Transfer path analysis (TPA) is an established and valuable tool in the automotive industry, to determine the contributions of structure-borne sound sources to receiver responses at target positions. The classical TPA approach is based on contact forces at the interface between source and receiver to characterise the dynamic loads induced by the source and frequency response functions (FRFs) to quantify the transfer paths of the sound from the interface locations to the target positions. With knowledge of the determined contributions it is then possible to decide whether source loads or FRFs must be improved to optimise the target quantities.

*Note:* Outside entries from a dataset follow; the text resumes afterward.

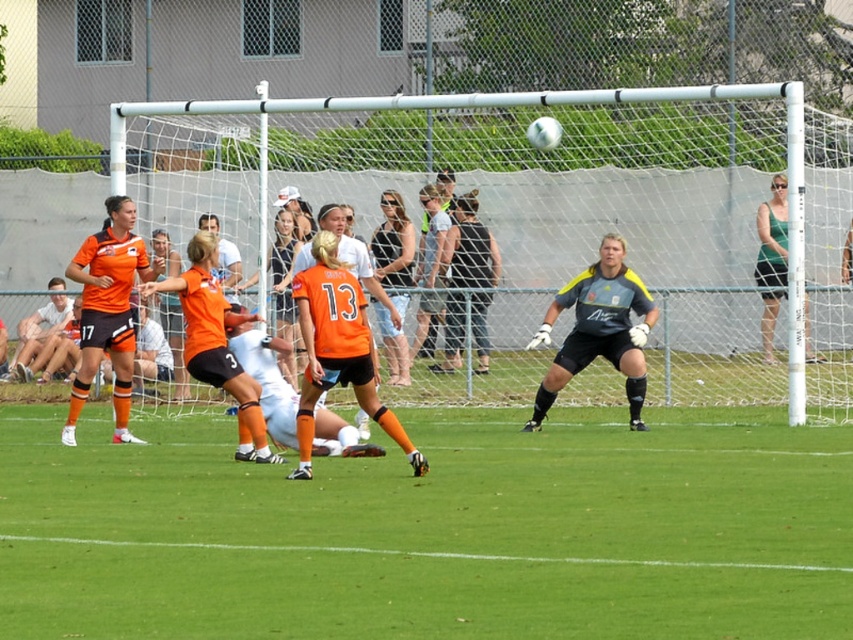
Is green grass at center smaller than green fabric tank top at upper right?

No.

Is point (177, 490) closer to camera compared to point (775, 298)?

Yes, it is in front of point (775, 298).

Image resolution: width=853 pixels, height=640 pixels. I want to click on green grass at center, so click(432, 531).

Is green grass at center shorter than gray-yellow jersey at center?

Indeed, green grass at center has a lesser height compared to gray-yellow jersey at center.

Can you confirm if green grass at center is smaller than gray-yellow jersey at center?

→ Incorrect, green grass at center is not smaller in size than gray-yellow jersey at center.

This screenshot has width=853, height=640. In order to click on green grass at center in this screenshot , I will do `click(432, 531)`.

The image size is (853, 640). I want to click on green grass at center, so click(432, 531).

Measure the distance between green grass at center and orange matte jersey at left.

green grass at center is 3.45 meters from orange matte jersey at left.

Describe the element at coordinates (432, 531) in the screenshot. I see `green grass at center` at that location.

Is point (80, 579) behind point (105, 202)?

That is False.

Where is `green grass at center`? This screenshot has width=853, height=640. green grass at center is located at coordinates (432, 531).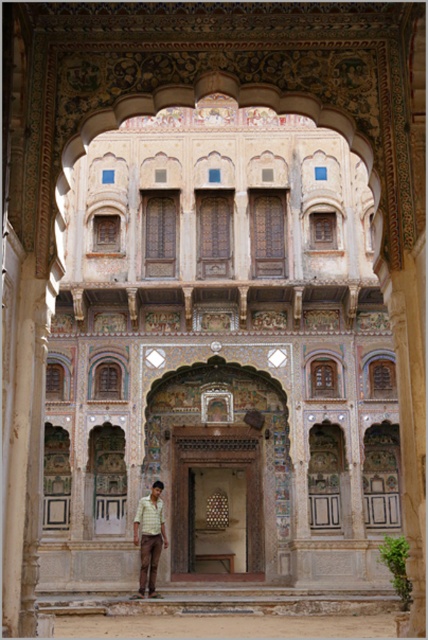
Does checkered shirt at center have a lesser height compared to yellow checkered shirt at lower center?

Yes.

Who is taller, checkered shirt at center or yellow checkered shirt at lower center?

yellow checkered shirt at lower center

Does point (139, 582) come behind point (149, 515)?

No.

Identify the location of checkered shirt at center. (149, 538).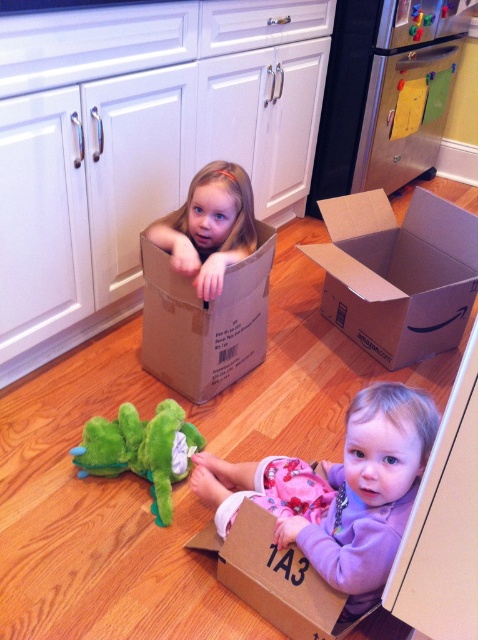
Question: Which object is the farthest from the green plush toy at lower left?

Choices:
 (A) cardboard box at center
 (B) purple soft toddler at lower center
 (C) light brown cardboard box at upper center

Answer: (A)

Question: Is the position of purple soft toddler at lower center more distant than that of green plush toy at lower left?

Choices:
 (A) yes
 (B) no

Answer: (B)

Question: Which of the following is the closest to the observer?

Choices:
 (A) (366, 522)
 (B) (474, 291)
 (C) (271, 246)

Answer: (A)

Question: Does light brown cardboard box at upper center come behind green plush toy at lower left?

Choices:
 (A) no
 (B) yes

Answer: (B)

Question: Where is brown cardboard box at center located in relation to green plush toy at lower left in the image?

Choices:
 (A) above
 (B) below

Answer: (A)

Question: Which point is farther from the camera taking this photo?

Choices:
 (A) (285, 480)
 (B) (328, 221)
 (C) (230, 339)

Answer: (B)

Recently a timesaving improvement to classical TPA has been proposed, where the loads are characterised using the in-situ blocked force method, so that dismantling of source and receiver is not necessary. This method is therefore called in-situ TPA. However, if the contributions of internal structure-borne sound sources to the overall vibro-acoustic behaviour of a product are desired it is of benefit if the target quantities are blocked forces. Thus it would be possible to virtually couple the product with the properties of an overall receiver. Therefore this thesis presents a TPA approach called “blocked force transmissibility transfer path analysis” (bfTPA). In this context, the proposed internal-source-path-receiver-model (ISPRM) poses the theoretical basis of bfTPA. The aim of the presented novel TPA is to determine the contribution of internal structure-borne sound sources to an overall target quantity of a product. The presented approach uses the vector of in-situ blocked forces measured externally at the contact interface of the overall product and a corresponding set of “blocked force transmissibility” (BFT) functions relating the external coupling degrees of freedom (DOFs) to the internal source DOFs in order to propagate the external in-situ blocked forces back to multiple internal in-situ blocked forces. To prove the methodology of the presented approach three case studies, which increase in complexity, were carried out experimentally. The case studies concern a beam and an electric power steering system with paraxial servo unit (EPSapa), respectively.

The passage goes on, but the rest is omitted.